Foram citados no processo os agentes que ainda estão vivos. A idade deles varia entre 92 anos, caso do médico legista José Antonio de Mello, e 66 anos, caso do carcereiro Alfredo Umeda.

Thereza Fiel com as filhas Aparecida (blusa vermelha), e Márcia (casaco azul). Foto: Rovena Rosa/Agência Brasil
Thereza Fiel com as filhas Aparecida (blusa vermelha), e Márcia (casaco azul). Foto: Rovena Rosa/Agência Brasil

“Há pessoas bem idosas. Essa é uma questão premente. Nosso interesse é que seja analisada o quanto antes até porque há risco de que elas venham a morrer, como ocorreu com Ustra [coronel reformado Carlos Alberto Brilhante Ustra, ex-comandante do Destacamento de Operações Internas (DOI-Codi) de São Paulo]”, diz o procurador.

Mendonça afirma que, entre os argumentos para a negativa da ação pela Justiça, está o entendimento de que a morte de Fiel não foi crime contra a humanidade.

“Entendeu-se que não haveria, no caso da realidade brasileira, o chamado ataque sistemático e generalizado à população”, acrescenta Mendonça.

O procurador interpôs o recurso contestando tal interpretação com base na decisão da Corte Interamericana de Direitos Humanos que considera essa conduta praticada por agentes do Estado, como ocorreu com Fiel Filho, crimes contra a humanidade. Ele explica que, desta forma, esses atos não estão passíveis de prescrição ou aplicação da Lei de Anistia.

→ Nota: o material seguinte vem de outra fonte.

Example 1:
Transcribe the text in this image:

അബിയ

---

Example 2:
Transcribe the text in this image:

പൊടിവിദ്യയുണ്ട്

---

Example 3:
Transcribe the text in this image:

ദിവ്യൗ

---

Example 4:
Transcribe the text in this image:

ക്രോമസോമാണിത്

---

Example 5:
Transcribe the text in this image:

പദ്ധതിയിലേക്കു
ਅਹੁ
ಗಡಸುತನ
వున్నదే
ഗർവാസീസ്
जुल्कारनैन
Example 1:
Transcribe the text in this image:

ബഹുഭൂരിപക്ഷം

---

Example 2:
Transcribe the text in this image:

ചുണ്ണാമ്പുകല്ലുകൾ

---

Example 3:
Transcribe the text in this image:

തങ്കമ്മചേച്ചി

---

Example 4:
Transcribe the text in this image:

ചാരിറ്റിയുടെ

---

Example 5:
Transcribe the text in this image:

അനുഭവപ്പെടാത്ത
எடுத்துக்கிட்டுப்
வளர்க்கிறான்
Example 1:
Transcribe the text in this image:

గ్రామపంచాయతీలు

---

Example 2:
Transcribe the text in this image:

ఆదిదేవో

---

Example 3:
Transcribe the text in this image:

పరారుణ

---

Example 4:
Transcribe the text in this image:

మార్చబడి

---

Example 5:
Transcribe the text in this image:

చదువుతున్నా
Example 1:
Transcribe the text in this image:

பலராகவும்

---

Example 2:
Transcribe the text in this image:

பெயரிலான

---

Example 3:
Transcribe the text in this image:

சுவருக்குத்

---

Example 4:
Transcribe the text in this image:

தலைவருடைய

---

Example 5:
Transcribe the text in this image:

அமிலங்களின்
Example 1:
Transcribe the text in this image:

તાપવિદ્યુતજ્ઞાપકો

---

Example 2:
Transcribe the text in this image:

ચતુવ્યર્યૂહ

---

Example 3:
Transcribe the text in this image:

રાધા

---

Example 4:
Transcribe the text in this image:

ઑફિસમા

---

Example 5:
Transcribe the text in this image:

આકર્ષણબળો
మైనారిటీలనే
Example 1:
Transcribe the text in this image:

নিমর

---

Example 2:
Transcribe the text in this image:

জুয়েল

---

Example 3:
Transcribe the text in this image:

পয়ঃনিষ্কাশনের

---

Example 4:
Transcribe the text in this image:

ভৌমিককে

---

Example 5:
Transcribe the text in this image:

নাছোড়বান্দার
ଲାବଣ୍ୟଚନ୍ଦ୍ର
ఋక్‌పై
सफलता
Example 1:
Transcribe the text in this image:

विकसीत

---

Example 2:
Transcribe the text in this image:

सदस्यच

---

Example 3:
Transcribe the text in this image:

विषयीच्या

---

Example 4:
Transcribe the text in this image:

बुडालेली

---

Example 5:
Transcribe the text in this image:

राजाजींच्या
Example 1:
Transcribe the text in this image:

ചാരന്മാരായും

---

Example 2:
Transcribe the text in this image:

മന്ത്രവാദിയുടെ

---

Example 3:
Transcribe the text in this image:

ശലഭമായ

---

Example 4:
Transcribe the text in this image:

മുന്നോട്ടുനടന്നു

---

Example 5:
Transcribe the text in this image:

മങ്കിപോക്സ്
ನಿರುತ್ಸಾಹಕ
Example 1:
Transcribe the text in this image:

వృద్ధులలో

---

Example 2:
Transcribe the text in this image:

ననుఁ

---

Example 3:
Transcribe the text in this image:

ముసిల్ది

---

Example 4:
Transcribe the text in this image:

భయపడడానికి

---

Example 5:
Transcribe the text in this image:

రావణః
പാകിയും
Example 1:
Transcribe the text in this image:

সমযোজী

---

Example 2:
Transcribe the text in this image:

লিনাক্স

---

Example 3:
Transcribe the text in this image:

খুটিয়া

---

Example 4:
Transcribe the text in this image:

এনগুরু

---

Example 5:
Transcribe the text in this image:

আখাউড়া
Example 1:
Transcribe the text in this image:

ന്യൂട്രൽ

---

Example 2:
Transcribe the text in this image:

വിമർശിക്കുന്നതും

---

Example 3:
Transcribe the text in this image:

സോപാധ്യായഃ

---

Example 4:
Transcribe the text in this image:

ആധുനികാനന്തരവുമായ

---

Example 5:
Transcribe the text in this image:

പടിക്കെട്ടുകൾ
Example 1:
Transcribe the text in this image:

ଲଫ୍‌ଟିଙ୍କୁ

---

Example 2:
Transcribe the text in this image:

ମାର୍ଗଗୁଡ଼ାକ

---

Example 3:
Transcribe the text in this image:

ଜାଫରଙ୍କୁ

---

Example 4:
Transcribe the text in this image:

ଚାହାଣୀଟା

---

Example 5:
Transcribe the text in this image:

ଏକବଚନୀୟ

“Não foi algo isolado, foi algo refletido, pensado e estruturado pelo governo ditatorial militar para que se dizimassem todos aqueles que se opusessem ao regime.” Segundo Mendonça, há resistência do Judiciário em aceitar esta tese. “Temos percebido [rejeição], infelizmente, até porque o tema é novo.”

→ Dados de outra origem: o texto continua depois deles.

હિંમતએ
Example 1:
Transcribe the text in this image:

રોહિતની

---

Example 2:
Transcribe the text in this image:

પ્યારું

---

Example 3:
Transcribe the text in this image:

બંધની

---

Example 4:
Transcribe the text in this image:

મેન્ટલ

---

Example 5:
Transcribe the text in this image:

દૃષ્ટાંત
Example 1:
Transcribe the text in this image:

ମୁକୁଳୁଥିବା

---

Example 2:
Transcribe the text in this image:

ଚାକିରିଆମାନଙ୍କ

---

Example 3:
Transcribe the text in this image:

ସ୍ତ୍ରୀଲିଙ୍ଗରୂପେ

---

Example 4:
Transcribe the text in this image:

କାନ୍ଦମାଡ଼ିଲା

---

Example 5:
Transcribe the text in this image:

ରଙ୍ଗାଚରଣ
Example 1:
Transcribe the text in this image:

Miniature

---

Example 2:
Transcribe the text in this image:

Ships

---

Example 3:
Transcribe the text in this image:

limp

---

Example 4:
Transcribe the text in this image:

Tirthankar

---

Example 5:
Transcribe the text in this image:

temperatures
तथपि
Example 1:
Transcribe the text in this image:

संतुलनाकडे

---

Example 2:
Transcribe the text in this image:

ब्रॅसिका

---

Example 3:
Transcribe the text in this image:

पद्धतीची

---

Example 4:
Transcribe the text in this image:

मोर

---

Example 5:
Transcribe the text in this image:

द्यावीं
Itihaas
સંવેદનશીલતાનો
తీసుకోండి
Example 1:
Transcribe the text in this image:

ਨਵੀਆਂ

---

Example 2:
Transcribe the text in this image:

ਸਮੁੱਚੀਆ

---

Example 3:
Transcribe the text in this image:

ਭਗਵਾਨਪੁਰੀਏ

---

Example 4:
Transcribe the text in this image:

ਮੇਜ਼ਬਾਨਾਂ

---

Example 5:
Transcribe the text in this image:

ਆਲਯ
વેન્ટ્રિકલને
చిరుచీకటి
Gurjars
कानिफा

Sete agentes são acusados de participar da morte de Fiel Filho no DOI-Codi. “Seja coordenando a estrutura de poder, atuando nos interrogatórios, como carcereiros e aderindo à conduta praticada, ou ainda aderindo à versão fictícia de que Fiel Filho teria se matado”, explica Mendonça. Audir Santos Maciel, de 84 anos, comandante do destacamento; Tamotu Nakao, de 82 anos, chefe da equipe de interrogatório; o delegado de Polícia Edevarde José, de 85 anos; e o carcereiro Antonio Nocete, de 68 anos, podem responder por homicídio doloso qualificado. O perito Ernesto Eleutério, de 75 anos, e o médico legista José Antonio de Mello, de 92 anos, por falsidade ideológica.